5. **Don't break engine swap.** `wp_content_scan()` runs AFTER the
engine swap on the same `$rewritten` string. Both your check and
the engine swap must be tolerant of each other's output.
---
## How to test locally
### Build the image
```bash
docker build -t cpanel-importer:dev .
```
Confirm the image is under the budget:
```bash
docker images cpanel-importer:dev --format '{{.Size}}'
```
Target: < 1 GB extracted (spec asks < 600 MB compressed for prod, but
local builds typically come in around 700900 MB extracted including
ClamAV signature DBs).
### Build the fixtures
```bash
bash tests/build-fixtures.sh
```
Two tarballs land under `tests/fixtures/`:
- `cpmove-clean.tar.gz` — a benign cpmove with a WordPress MyISAM dump.

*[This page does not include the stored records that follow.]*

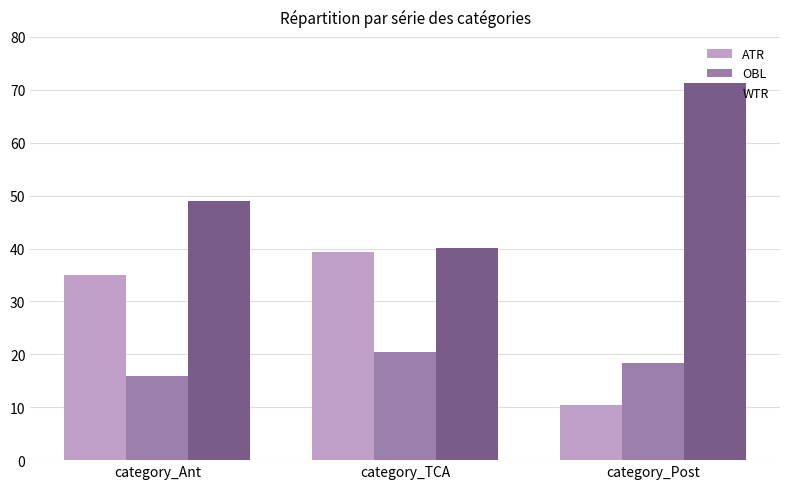

What are all the series names shown in the legend?

ATR, OBL, WTR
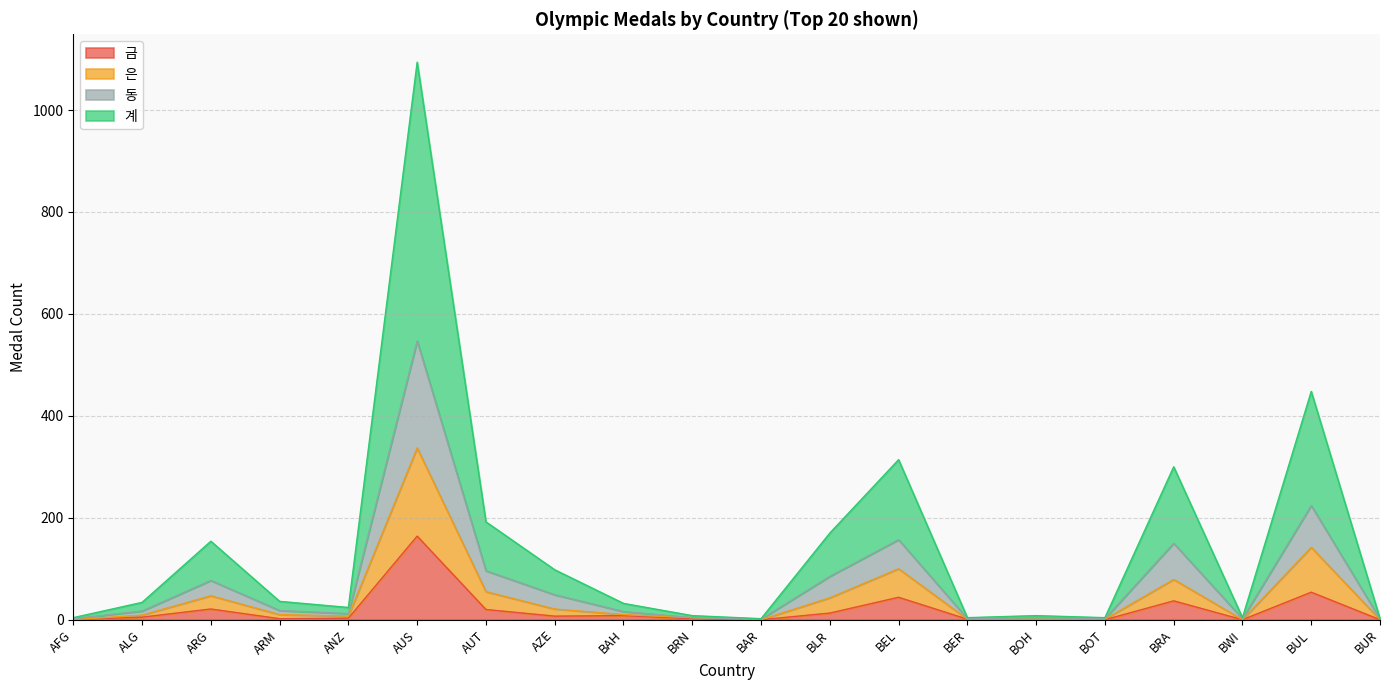

Count the number of data series in this chart.

4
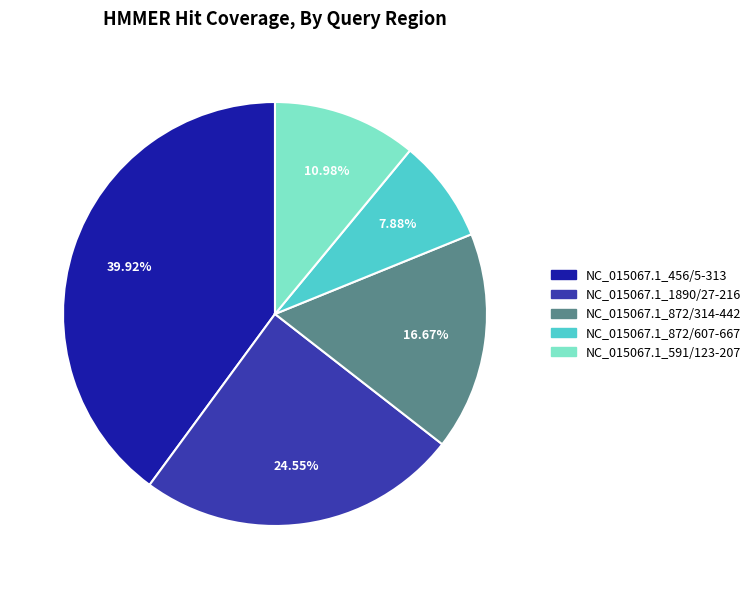

To the nearest percent, what percentage of the pie is NC_015067.1_872/607-667?

8%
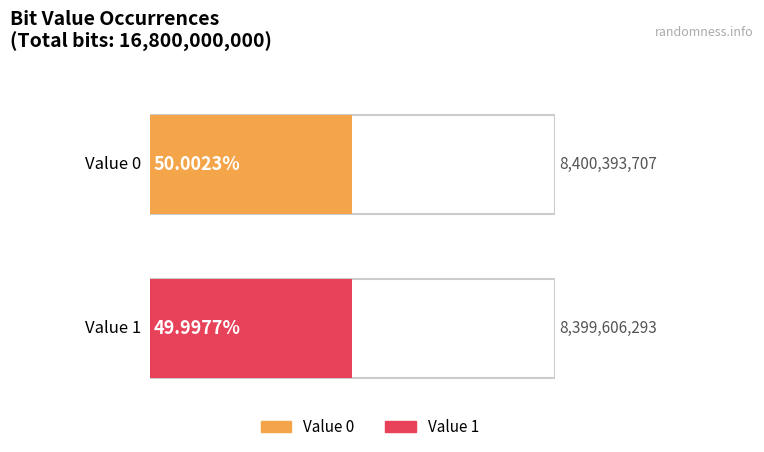

Is the value of Fraction at 1 greater than the value of 0 at 0?

No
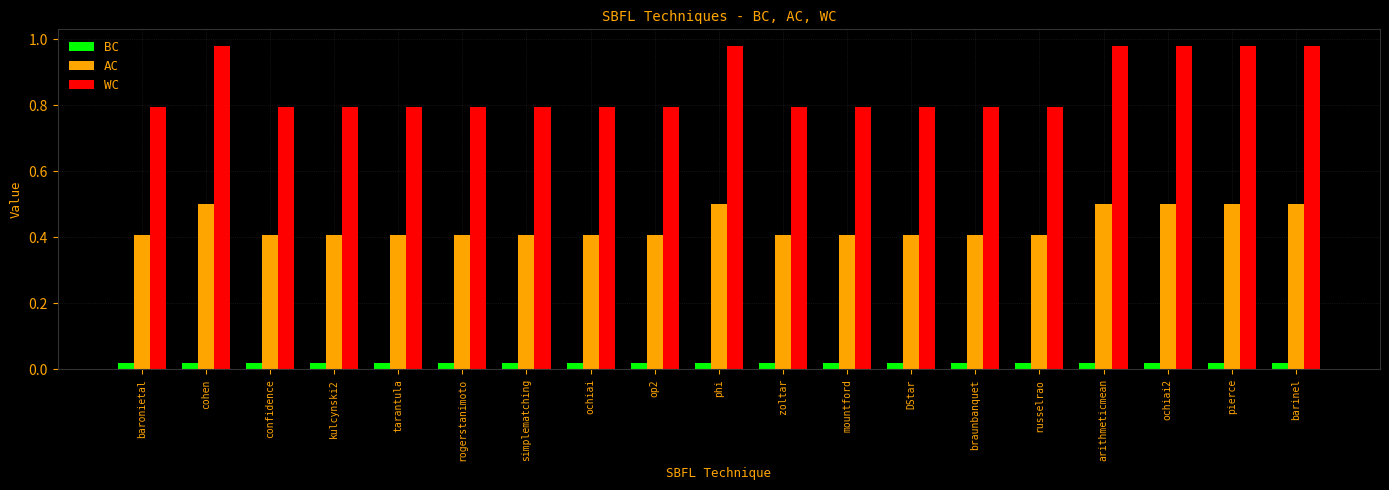

What is the minimum value for AC?

0.4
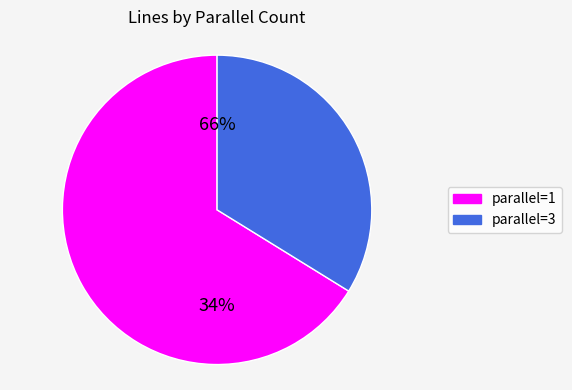

What is the change in value from 1 to 3?

-23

- `cpmove-alfa.tar.gz` — same shape PLUS an ALFA-style symlink to /etc.
### Run against the clean fixture
```bash
mkdir -p /tmp/test-quarantine /tmp/test-sanitized
docker run --rm \
-e IMPORT_ID=test-clean \
-e IMPORT_USERNAME=testuser \
-e IMPORT_BACKUP_FILE=/host/backup/cpmove-clean.tar.gz \
-e CLAMAV_REFRESH=false \
-v "$PWD/tests/fixtures/cpmove-clean.tar.gz:/host/backup/cpmove-clean.tar.gz:ro" \
-v /tmp/test-quarantine:/host/quarantine \
-v /tmp/test-sanitized:/host/sanitized \
cpanel-importer:dev
```
Expect `status=completed`, MyISAM count > 0, no flags, exit 0.
### Run against the ALFA fixture
```bash
docker run --rm \
-e IMPORT_ID=test-alfa \
-e IMPORT_USERNAME=testuser \
-e IMPORT_BACKUP_FILE=/host/backup/cpmove-alfa.tar.gz \
-e CLAMAV_REFRESH=false \
-v "$PWD/tests/fixtures/cpmove-alfa.tar.gz:/host/backup/cpmove-alfa.tar.gz:ro" \
-v /tmp/test-quarantine:/host/quarantine \
-v /tmp/test-sanitized:/host/sanitized \
cpanel-importer:dev
```
Expect non-zero exit, `status=failed`, `failed_stage=extract`, and
stderr from inside the container containing
`tarball contains dangerous symlinks; aborting`.
### Iterating on PHP / shell scripts
The `scripts/` directory is `COPY`ed in late in the Dockerfile, so
edits there only re-trigger the last layer of the build — typical
turnaround is ~5 seconds.
---
## Code style
- Bash scripts: `set -euo pipefail`, absolute paths only, every external
command on its own logical line, comment each non-obvious flag.
- PHP scripts: 4-space indent, single quotes for non-interpolated
strings, `<?php` opener on line 1, no closing `?>`.
- All scripts must be idempotent — the worker may be re-run against the
same `IMPORT_ID` on retry; second runs must overwrite the prior
`report.json` cleanly.
---
## CI
Pushes to `trunk` build + push the image to
`repo.anhonesthost.net/cloud-hosting-platform/cpanel-importer:latest` and
`...:<sha>`. Pushes of a `YYYY.MM.NNN` tag additionally tag
`...:YYYY.MM.NNN`. CI runs the smoke test (image starts and
`echo ok` runs) and PHP `-l` / `bash -n` syntax checks on every script
before pushing.
See `.gitea/workflows/build-push.yaml`.